In some situations, if you are not consuming a windows
worth of data on every invocation of a kernel, or if you are not producing a windows
worth of data on every invocation, then you can control the buffer synchronization by
declaring the kernel port to be async
as shown in the
following.
connect< window<128, 32> net1 (in, async(first.in[0]));
connect< window<128, 32> net2 (async(first.out[0]), out);
This declaration tells the compiler to omit synchronization of the window buffer upon entry to the kernel. You must use window synchronization APIs shown inside the kernel code before accessing the window using read/write APIs, as shown in the following.
void super_kernel(input_window<int32> * data, output_window<int32> * result) {
...
window_acquire(data); // acquire input window unconditionally inside the kernel
if (<somecondition>) {
window_acquire(result); // acquire output window conditionally
}
... // do some computation with "data" and "result"
window_release(data); // release input window inside the kernel
if (<somecondition>) {
window_release(result); // release output window conditionally
}
...
};
The window_acquire
API
performs the appropriate synchronization and initialization to ensure that the window
object is available for read or write.
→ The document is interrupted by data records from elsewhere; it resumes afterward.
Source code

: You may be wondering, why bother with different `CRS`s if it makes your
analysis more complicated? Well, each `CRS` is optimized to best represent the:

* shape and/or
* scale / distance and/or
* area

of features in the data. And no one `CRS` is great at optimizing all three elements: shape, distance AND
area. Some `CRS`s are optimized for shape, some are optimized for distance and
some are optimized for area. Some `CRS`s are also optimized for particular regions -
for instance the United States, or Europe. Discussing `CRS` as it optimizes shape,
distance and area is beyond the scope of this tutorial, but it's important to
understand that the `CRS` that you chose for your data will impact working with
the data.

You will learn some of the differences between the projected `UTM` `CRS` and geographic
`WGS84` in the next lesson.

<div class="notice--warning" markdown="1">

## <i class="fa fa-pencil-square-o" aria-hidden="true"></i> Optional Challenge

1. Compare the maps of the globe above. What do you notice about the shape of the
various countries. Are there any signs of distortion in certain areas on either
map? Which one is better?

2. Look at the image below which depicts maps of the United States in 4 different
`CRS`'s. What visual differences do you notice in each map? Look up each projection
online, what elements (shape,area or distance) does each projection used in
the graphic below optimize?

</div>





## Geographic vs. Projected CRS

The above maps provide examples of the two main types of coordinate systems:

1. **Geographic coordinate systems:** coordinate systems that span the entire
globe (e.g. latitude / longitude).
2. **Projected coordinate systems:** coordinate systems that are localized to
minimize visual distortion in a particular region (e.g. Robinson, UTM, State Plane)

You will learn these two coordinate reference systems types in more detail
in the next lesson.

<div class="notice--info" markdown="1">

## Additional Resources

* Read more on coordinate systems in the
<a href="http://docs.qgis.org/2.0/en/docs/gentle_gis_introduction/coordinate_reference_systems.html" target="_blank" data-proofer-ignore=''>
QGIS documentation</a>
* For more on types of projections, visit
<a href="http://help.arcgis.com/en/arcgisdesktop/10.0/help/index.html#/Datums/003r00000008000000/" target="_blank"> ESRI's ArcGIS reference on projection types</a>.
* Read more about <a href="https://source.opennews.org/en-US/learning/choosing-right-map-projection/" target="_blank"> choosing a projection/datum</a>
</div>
The API keeps track of the appropriate buffer
pointers and locks to be acquired internally, even if the window is shared across
AI Engine processors and can be double-buffered.
This API can be called unconditionally or conditionally under dynamic control, and is
potentially a blocking operation. It is your responsibility to ensure that the
corresponding window_release
API is executed some time
later (possibly even in a subsequent kernel call) to release the lock associated with
that window object. Incorrect synchronization can lead to a deadlock in your code.